Up at about 6 after a terrible nights sleep.  Rolled on down to Cripples Creek, beautiful place, but unfortunately now turned into some sort of gambling resort.  Mind you, the place is pretty, but built on a gold rush that ended over a hundred years ago.  Decided to head out to the south towards Canon.  The GPS kept trying to divert me down a dirt road I didn’t want to go down, so I kept going on the paper map, until it appeared the GPS was right.  However after only a few hundred yards the blacktop ended and I was on a dirt road I didn’t really want to be on with some 29 miles left.. AG!  Clock was a ticking so I decided to keep rolling forward.  Initially it was easy through fairly flat forest, but then the terrain got progressively more impressive, then incredibly impressive.  I just couldn’t figure out what such an impressive dirt road was doing going through the middle of nowhere.

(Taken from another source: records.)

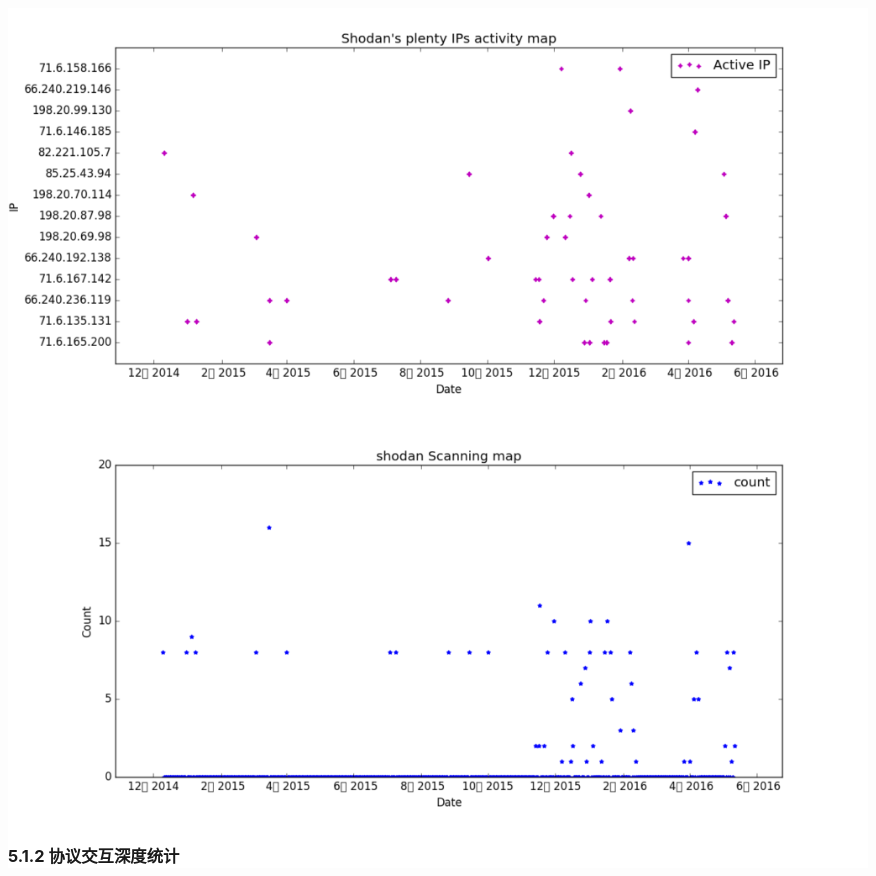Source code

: ### [![shodan_timeline](%E9%92%88%E5%AF%B9%E7%BD%91%E7%BB%9C%E7%A9%BA%E9%97%B4%E5%85%B3%E9%94%AE%E5%9F%BA%E7%A1%80%E8%AE%BE%E6%96%BD%E6%83%85%E6%8A%A5%E6%94%B6%E9%9B%86%E7%9A%84%E7%BB%84%E7%BB%87%E8%A1%8C%E4%B8%BA%E5%88%86%E6%9E%90%E6%8A%A5%E5%91%8A.assets/shodan_timeline-1024x470.png)](http://plcscan.org/blog/wp-content/uploads/2016/06/shodan_timeline.png)

[![shodan_count](%E9%92%88%E5%AF%B9%E7%BD%91%E7%BB%9C%E7%A9%BA%E9%97%B4%E5%85%B3%E9%94%AE%E5%9F%BA%E7%A1%80%E8%AE%BE%E6%96%BD%E6%83%85%E6%8A%A5%E6%94%B6%E9%9B%86%E7%9A%84%E7%BB%84%E7%BB%87%E8%A1%8C%E4%B8%BA%E5%88%86%E6%9E%90%E6%8A%A5%E5%91%8A.assets/shodan_count-1024x465.png)](http://plcscan.org/blog/wp-content/uploads/2016/06/shodan_count.png)

### 5.1.2 协议交互深度统计
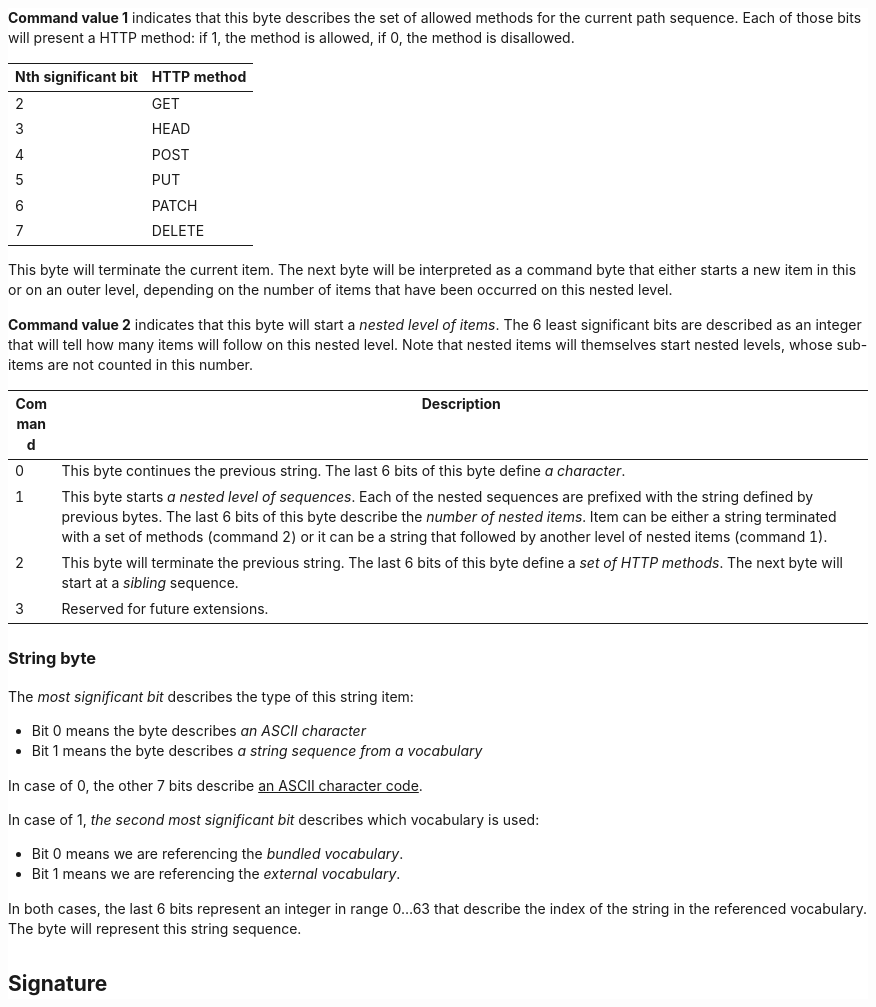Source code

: **Command value 1** indicates that this byte describes the set of allowed methods for the current path sequence.
Each of those bits will present a HTTP method: if 1, the method is allowed, if 0, the method is disallowed.

Nth significant bit | HTTP method
--------------------|------------
2                   | GET
3                   | HEAD
4                   | POST
5                   | PUT
6                   | PATCH
7                   | DELETE

This byte will terminate the current item. The next byte will be interpreted as a command byte that either starts a new item in this or on an outer level, depending on the number of items that have been occurred on this nested level.

**Command value 2** indicates that this byte will start a _nested level of items_.
The 6 least significant bits are described as an integer that will tell how many items will follow on this nested level.
Note that nested items will themselves start nested levels, whose sub-items are not counted in this number.

Command | Description
--------|------------
0       | This byte continues the previous string. The last 6 bits of this byte define _a character_.
1       | This byte starts _a nested level of sequences_. Each of the nested sequences are prefixed with the string defined by previous bytes. The last 6 bits of this byte describe the _number of nested items_. Item can be either a string terminated with a set of methods (command 2) or it can be a string that followed by another level of nested items (command 1).
2       | This byte will terminate the previous string. The last 6 bits of this byte define a _set of HTTP methods_. The next byte will start at a _sibling_ sequence.
3       | Reserved for future extensions.


### String byte

The *most significant bit* describes the type of this string item:

- Bit 0 means the byte describes _an ASCII character_
- Bit 1 means the byte describes _a string sequence from a vocabulary_

In case of 0, the other 7 bits describe [an ASCII character code](http://www.asciitable.com/).

In case of 1, _the second most significant bit_ describes which vocabulary is used:

- Bit 0 means we are referencing the _bundled vocabulary_.
- Bit 1 means we are referencing the _external vocabulary_.

In both cases, the last 6 bits represent an integer in range 0…63 that describe the index of the string in the referenced vocabulary.
The byte will represent this string sequence.


## Signature

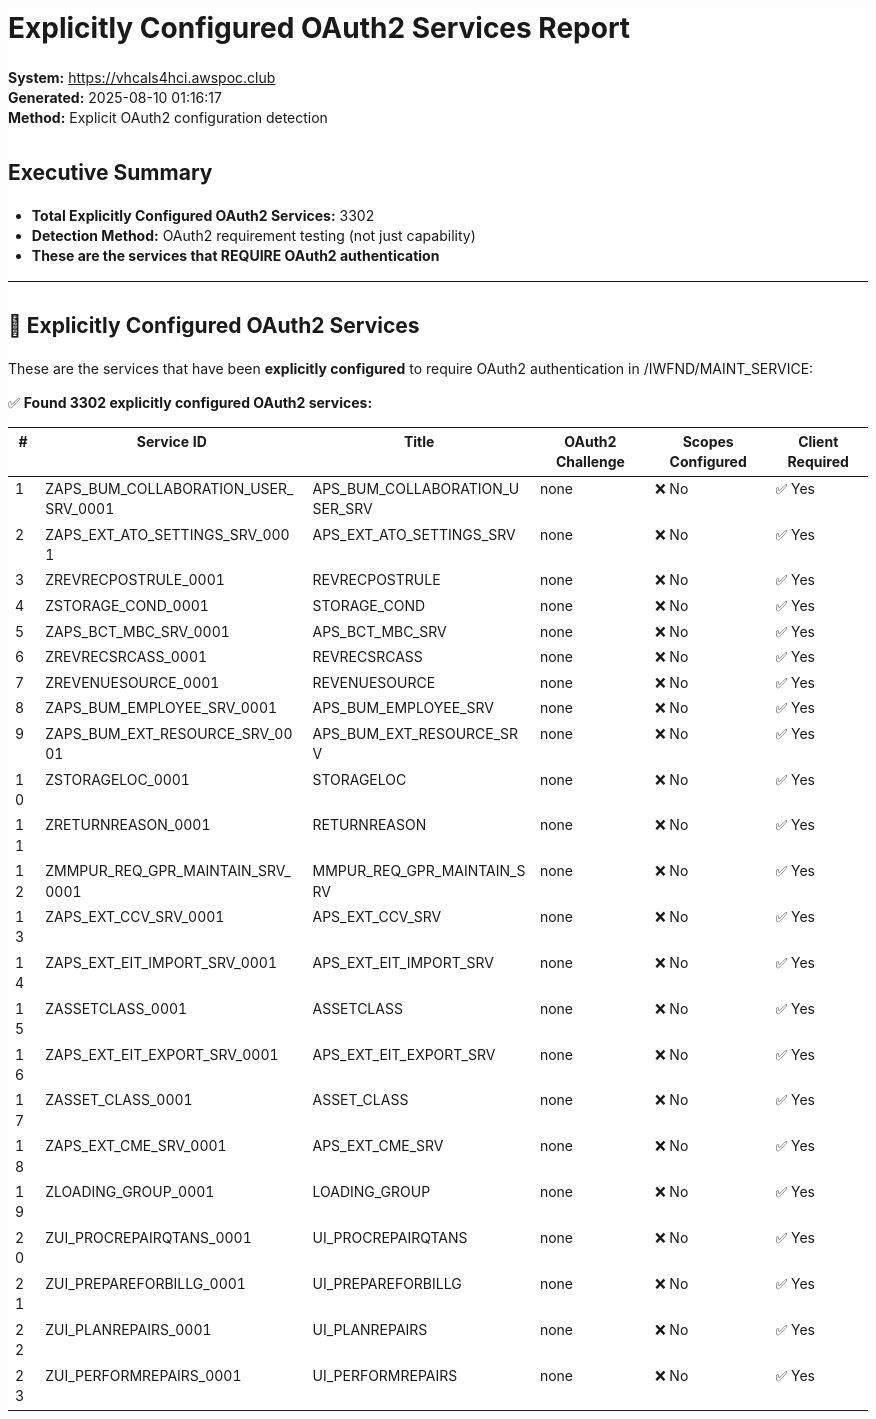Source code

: # Explicitly Configured OAuth2 Services Report

**System:** https://vhcals4hci.awspoc.club  
**Generated:** 2025-08-10 01:16:17  
**Method:** Explicit OAuth2 configuration detection

## Executive Summary

- **Total Explicitly Configured OAuth2 Services:** 3302
- **Detection Method:** OAuth2 requirement testing (not just capability)
- **These are the services that REQUIRE OAuth2 authentication**

---

## 🎯 **Explicitly Configured OAuth2 Services**

These are the services that have been **explicitly configured** to require OAuth2 authentication in /IWFND/MAINT_SERVICE:


✅ **Found 3302 explicitly configured OAuth2 services:**

| # | Service ID | Title | OAuth2 Challenge | Scopes Configured | Client Required |
|---|------------|-------|------------------|-------------------|-----------------|
| 1 | ZAPS_BUM_COLLABORATION_USER_SRV_0001 | APS_BUM_COLLABORATION_USER_SRV | none | ❌ No | ✅ Yes |
| 2 | ZAPS_EXT_ATO_SETTINGS_SRV_0001 | APS_EXT_ATO_SETTINGS_SRV | none | ❌ No | ✅ Yes |
| 3 | ZREVRECPOSTRULE_0001 | REVRECPOSTRULE | none | ❌ No | ✅ Yes |
| 4 | ZSTORAGE_COND_0001 | STORAGE_COND | none | ❌ No | ✅ Yes |
| 5 | ZAPS_BCT_MBC_SRV_0001 | APS_BCT_MBC_SRV | none | ❌ No | ✅ Yes |
| 6 | ZREVRECSRCASS_0001 | REVRECSRCASS | none | ❌ No | ✅ Yes |
| 7 | ZREVENUESOURCE_0001 | REVENUESOURCE | none | ❌ No | ✅ Yes |
| 8 | ZAPS_BUM_EMPLOYEE_SRV_0001 | APS_BUM_EMPLOYEE_SRV | none | ❌ No | ✅ Yes |
| 9 | ZAPS_BUM_EXT_RESOURCE_SRV_0001 | APS_BUM_EXT_RESOURCE_SRV | none | ❌ No | ✅ Yes |
| 10 | ZSTORAGELOC_0001 | STORAGELOC | none | ❌ No | ✅ Yes |
| 11 | ZRETURNREASON_0001 | RETURNREASON | none | ❌ No | ✅ Yes |
| 12 | ZMMPUR_REQ_GPR_MAINTAIN_SRV_0001 | MMPUR_REQ_GPR_MAINTAIN_SRV | none | ❌ No | ✅ Yes |
| 13 | ZAPS_EXT_CCV_SRV_0001 | APS_EXT_CCV_SRV | none | ❌ No | ✅ Yes |
| 14 | ZAPS_EXT_EIT_IMPORT_SRV_0001 | APS_EXT_EIT_IMPORT_SRV | none | ❌ No | ✅ Yes |
| 15 | ZASSETCLASS_0001 | ASSETCLASS | none | ❌ No | ✅ Yes |
| 16 | ZAPS_EXT_EIT_EXPORT_SRV_0001 | APS_EXT_EIT_EXPORT_SRV | none | ❌ No | ✅ Yes |
| 17 | ZASSET_CLASS_0001 | ASSET_CLASS | none | ❌ No | ✅ Yes |
| 18 | ZAPS_EXT_CME_SRV_0001 | APS_EXT_CME_SRV | none | ❌ No | ✅ Yes |
| 19 | ZLOADING_GROUP_0001 | LOADING_GROUP | none | ❌ No | ✅ Yes |
| 20 | ZUI_PROCREPAIRQTANS_0001 | UI_PROCREPAIRQTANS | none | ❌ No | ✅ Yes |
| 21 | ZUI_PREPAREFORBILLG_0001 | UI_PREPAREFORBILLG | none | ❌ No | ✅ Yes |
| 22 | ZUI_PLANREPAIRS_0001 | UI_PLANREPAIRS | none | ❌ No | ✅ Yes |
| 23 | ZUI_PERFORMREPAIRS_0001 | UI_PERFORMREPAIRS | none | ❌ No | ✅ Yes |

The drive was stunning and thankfully very short of cars coming in the other direction.  This is what I love about America, its not so much the things you know are there, it’s the things you don’t.  Lost and just looking for a way back to the main road, and you come across a gem like this!  For me it was at least as impressive as The Needles highway in the Black Hills.  The difference of course is that one crawls, where as this I only saw about 3 cars on.  However that cuts both ways, and more than once as I drove past sharp looking rocks in the middle of the road I though about how vulnerable my position was.  I had virtually no water or food in the car (I wasn’t expecting to be this isolated) and there was no chance of the phone working in such a deep gorge.  Go off the road here, and you may never be seen again!  I took my time :-), and not just due to the vulnerability, it was a beautiful place.  Rocks at the top were a sort of pink sherman granite-like, then lower down it became sedimentary of some sort.

So who would build a road like this?  I just couldn’t figure it out, it was a phenomenally expensive road to nowhere.  The answer came near the bottom.  Turns out Cripple Creek had been a gold rush town, and so they had built a railway up to it.  Hence the remarkably steady grade, and a road going through ‘mountains’ etc.

Back on the main road I picked up some fast food and headed onto Salida.  There I started to put some of my digital affairs in order.  Most notably to do some preparation on the talk I’m giving, and secondly to catch up with the blog and upload some of the footage I’ve got over the past few days.  Damn was the upload at mcdonalds slow.  Took a couple of hours to upload a 50mb video, and both time crashed just before the end (the connection reset) GAHHH!!  Still managed to get a load processed done though, before heading on up towards Montrose pass.  There was a small and very quiet and secluded siding for the old pass where I stopped for the night, oh… and that bliss of when the engine is turned off and there is complete silence in the forest, and just the gentlest of winds on the skin under the moonlit sky!